┏━━

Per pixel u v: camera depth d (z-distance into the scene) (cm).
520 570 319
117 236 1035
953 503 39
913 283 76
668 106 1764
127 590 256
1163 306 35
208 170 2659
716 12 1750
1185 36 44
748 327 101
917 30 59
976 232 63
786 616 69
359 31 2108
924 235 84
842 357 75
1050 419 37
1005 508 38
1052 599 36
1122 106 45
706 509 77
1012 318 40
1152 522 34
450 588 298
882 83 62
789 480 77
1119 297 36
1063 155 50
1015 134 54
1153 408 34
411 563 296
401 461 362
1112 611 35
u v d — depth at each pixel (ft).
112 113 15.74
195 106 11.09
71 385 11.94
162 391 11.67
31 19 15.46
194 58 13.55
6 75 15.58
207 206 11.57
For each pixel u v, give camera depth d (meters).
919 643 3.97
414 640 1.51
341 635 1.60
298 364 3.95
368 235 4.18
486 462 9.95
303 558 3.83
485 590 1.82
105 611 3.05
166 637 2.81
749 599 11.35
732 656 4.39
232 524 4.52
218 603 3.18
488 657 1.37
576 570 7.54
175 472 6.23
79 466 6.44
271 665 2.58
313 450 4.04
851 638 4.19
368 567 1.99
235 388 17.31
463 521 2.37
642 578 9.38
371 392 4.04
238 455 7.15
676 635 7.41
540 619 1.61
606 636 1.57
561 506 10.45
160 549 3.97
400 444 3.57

┗━━

**What you should do**. Retype the first line of the entries and every line after it, please, through the line that contains "485 590 1.82". Add nothing.

**Finished task**.
Per pixel u v: camera depth d (z-distance into the scene) (cm).
520 570 319
117 236 1035
953 503 39
913 283 76
668 106 1764
127 590 256
1163 306 35
208 170 2659
716 12 1750
1185 36 44
748 327 101
917 30 59
976 232 63
786 616 69
359 31 2108
924 235 84
842 357 75
1050 419 37
1005 508 38
1052 599 36
1122 106 45
706 509 77
1012 318 40
1152 522 34
450 588 298
882 83 62
789 480 77
1119 297 36
1063 155 50
1015 134 54
1153 408 34
411 563 296
401 461 362
1112 611 35
u v d — depth at each pixel (ft).
112 113 15.74
195 106 11.09
71 385 11.94
162 391 11.67
31 19 15.46
194 58 13.55
6 75 15.58
207 206 11.57
For each pixel u v, give camera depth d (meters).
919 643 3.97
414 640 1.51
341 635 1.60
298 364 3.95
368 235 4.18
486 462 9.95
303 558 3.83
485 590 1.82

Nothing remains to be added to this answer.